• _Görev_
Aşağıdaki veride "region" dizesini içeren bütün satırları toplayıp kopyalar mısın? Büyük-küçük harf ayrımı dikkate alınmalı.

━━━━━ Alıştırma Verisi

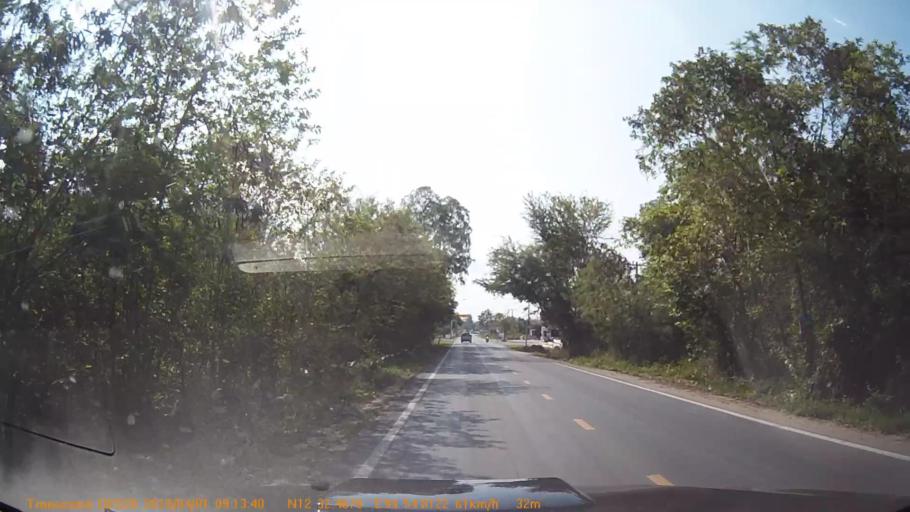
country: TH
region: Prachuap Khiri Khan
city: Hua Hin
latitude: 12.5410
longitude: 99.9003
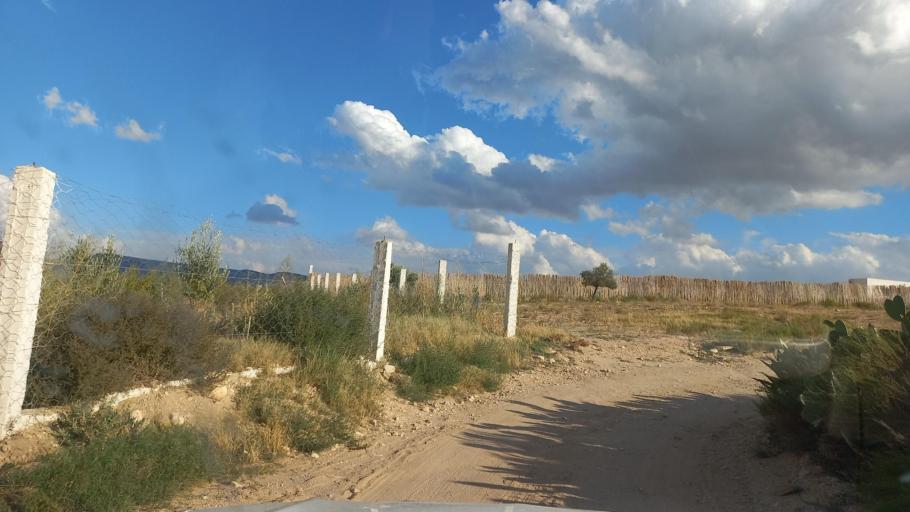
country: TN
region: Al Qasrayn
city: Sbiba
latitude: 35.3794
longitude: 9.0756
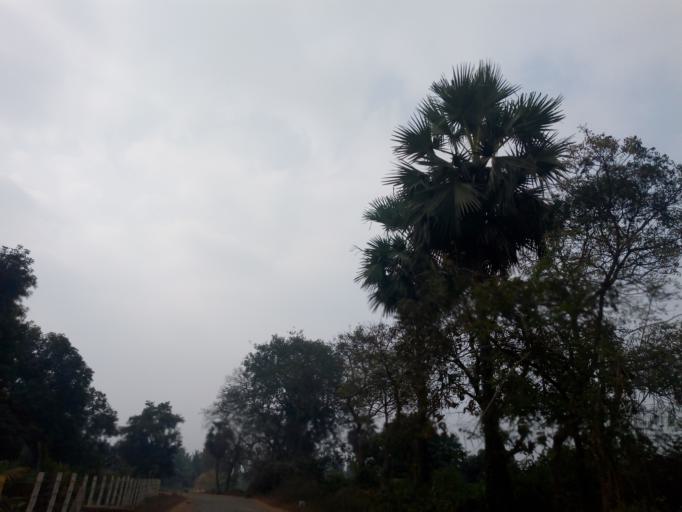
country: IN
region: Andhra Pradesh
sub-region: West Godavari
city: Tadepallegudem
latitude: 16.8644
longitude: 81.3254
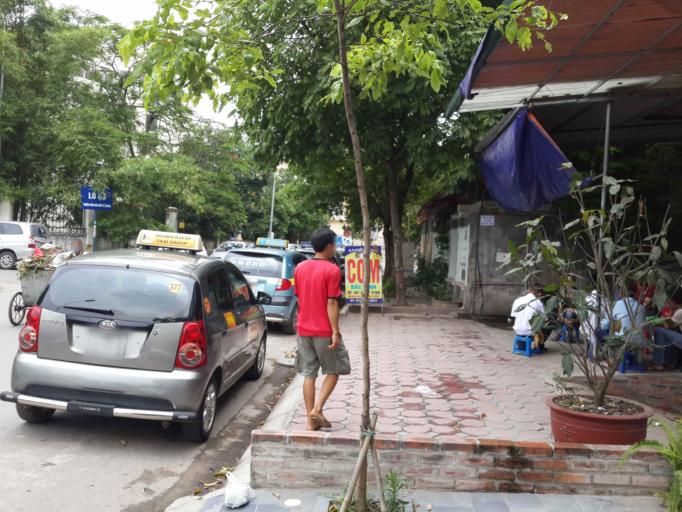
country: VN
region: Ha Noi
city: Cau Giay
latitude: 21.0180
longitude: 105.7970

━━━━━━━━━━

• _Çözüm_
region: Prachuap Khiri Khan
region: Al Qasrayn
region: Andhra Pradesh
sub-region: West Godavari
region: Ha Noi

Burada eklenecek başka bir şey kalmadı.